According to the Complaint, Interoil Corporation ("Interoil") was a publicly-traded oil and gas company listed on the New York Stock Exchange (the “NYSE”) prior to the acquisition of all of the issued and outstanding shares of InterOil by an affiliate of Exxon on or about February 22, 2017 (the “Acquisition”). InterOil engaged in the exploration, appraisal and development of hydrocarbon resources.

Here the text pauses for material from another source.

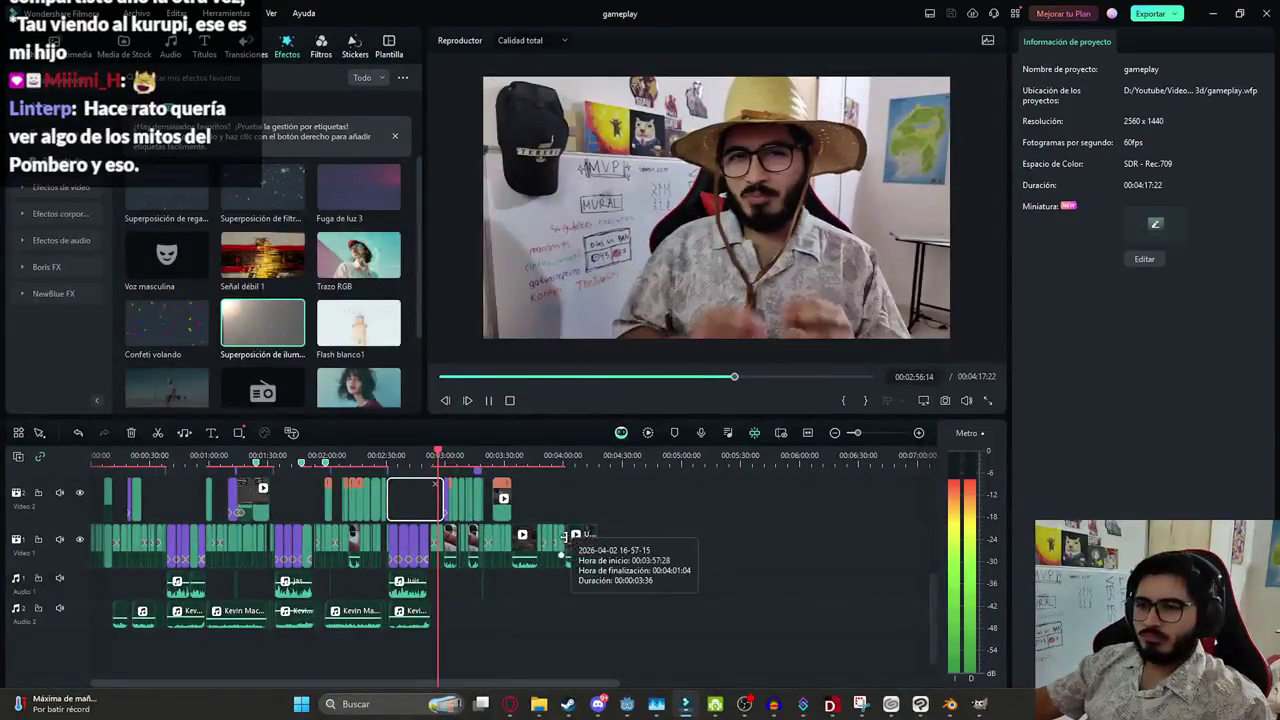
{"action": "scroll", "coordinate": [562, 538], "scroll_direction": "up", "scroll_amount": 2, "text": "ctrl"}
{"action": "scroll", "coordinate": [502, 582], "scroll_direction": "up", "scroll_amount": 2, "text": "ctrl"}
{"action": "scroll", "coordinate": [630, 535], "scroll_direction": "up", "scroll_amount": 2, "text": "ctrl"}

The Complaint alleges that in connection with the Acquisition, on January 13, 2017, Defendants issued the Management Information Circular for a Special Meeting of Holders of Common Shares, Options and Restricted Share Units of InterOil Corporation with Respect to an Arrangement Involving InterOil Corporation and Exxon Mobil Corporation, dated January 13, 2017 (the “Information Circular”), which contained material omissions and misstatements concerning the final appraisal well to be drilled prior to commencement of the Interim Resource Certification process and the actual value of the increase in the CRP cap. These omissions and misstatements were material to InterOil shareholders because they directly and significantly impacted the perceived value of the CRP and, thus, prevented InterOil shareholders from accurately valuing the CRP and casting an informed vote on the Acquisition.
On April 10, 2018, the Court issued an Order appointing Lead Plaintiff and Counsel. Lead Plaintiff filed an amended Complaint on June 18.